While I was looking for the reviews for the book on Goodreads it had the most polarized views I have ever seen. People either think McCandless was a privileged, arrogant, selfish & fool or the misfortuned but courageous hero who grew sick of the society’s consumerism, lust for money and things alike and flew in the face of everything he grew up with to find a better way.
I tend to believe the latter if you were wondering,
Now coming to the book After graduating from Emory University in Georgia in 1990, McCandless traveled across North America and eventually hitchhiked to Alaska in April 1992. There, he entered the Alaskan bush with minimal supplies, hoping to live simply off the land. On the eastern bank of the Sushana River, McCandless found an abandoned bus, Fairbanks Bus 142, which he used as a makeshift shelter until his death.

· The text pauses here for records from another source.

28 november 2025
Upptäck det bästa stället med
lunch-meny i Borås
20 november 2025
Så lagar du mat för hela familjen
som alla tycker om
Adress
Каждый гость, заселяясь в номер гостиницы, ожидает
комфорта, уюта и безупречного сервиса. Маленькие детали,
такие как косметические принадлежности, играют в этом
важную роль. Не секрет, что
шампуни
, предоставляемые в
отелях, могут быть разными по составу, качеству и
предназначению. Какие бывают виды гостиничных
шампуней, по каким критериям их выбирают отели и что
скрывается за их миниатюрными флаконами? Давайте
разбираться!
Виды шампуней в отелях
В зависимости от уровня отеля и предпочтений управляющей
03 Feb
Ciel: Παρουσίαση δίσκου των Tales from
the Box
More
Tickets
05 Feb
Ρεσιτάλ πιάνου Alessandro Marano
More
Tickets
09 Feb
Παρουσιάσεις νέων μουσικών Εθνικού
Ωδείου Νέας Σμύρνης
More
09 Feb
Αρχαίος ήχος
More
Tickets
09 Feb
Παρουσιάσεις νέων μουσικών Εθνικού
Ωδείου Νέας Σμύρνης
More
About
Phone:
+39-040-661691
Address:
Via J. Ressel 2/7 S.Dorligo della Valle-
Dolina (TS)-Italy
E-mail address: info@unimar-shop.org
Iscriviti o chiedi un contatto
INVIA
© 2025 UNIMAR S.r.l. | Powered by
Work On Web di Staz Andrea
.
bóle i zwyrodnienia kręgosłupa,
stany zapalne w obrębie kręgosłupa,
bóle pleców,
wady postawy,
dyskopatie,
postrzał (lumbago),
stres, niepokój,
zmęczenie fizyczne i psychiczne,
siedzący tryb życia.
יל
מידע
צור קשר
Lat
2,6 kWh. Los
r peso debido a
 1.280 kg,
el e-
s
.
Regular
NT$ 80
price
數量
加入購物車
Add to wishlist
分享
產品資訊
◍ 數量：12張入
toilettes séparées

In September, his decomposing body, weighing only 67 pounds (30 kg), was found inside the bus by a hunter. McCandless’s cause of death was officially ruled to be starvation,although the exact circumstances relating to his death remain the subject of some debate. I felt the author being a solid adventure writer himself made a more comprehensive story out of few journal pages and books found in McCandless possession. Krakauer admits he kind of saw his younger self in McCandless and shares some of his parallels to explore and understand the compulsions that drove Chris McCandless to follow his unique path to his destiny.
McCandless was a smart kid, a college grad, who came from money. His parents were messed up, but really. whose parents aren’t?
After college, instead of going to law school he gave away $25,000, burned his credit cards, and set out to see the west. He like everyone, had his share of dreams and demons, and he set out to follow his dreams and fight his demons.
I don’t appreciate what he put his parents through. Not informing him about his whereabouts, they are left wondering and fearing for the worst. (I mean send a letter to them a month, just to tell them you are alive)
As much as I love McCandless urge to be his own person, living without any mordern means, seeing the wild in its entirety and better understanding and defining himself along the way , I cannot help but think of the ‘what ifs’, the deadly mistakes that could have been avoided, why he was so socially withdrawn, was he depressed, may be he needed some love and attention from his family. Why he was not properly prepared? and the tragedy, of course, is that we will never know the answers The tragedy, of course, is that the lessons he learned about the value of friends and family – he learned too late.
Alexander McCandless seems like a smart guy, who could have done great things, told amazing stories from his adventures if he just have been more practically prepared. But atleast he did what he wanted, lived on his own terms and he was happy something not many people can say.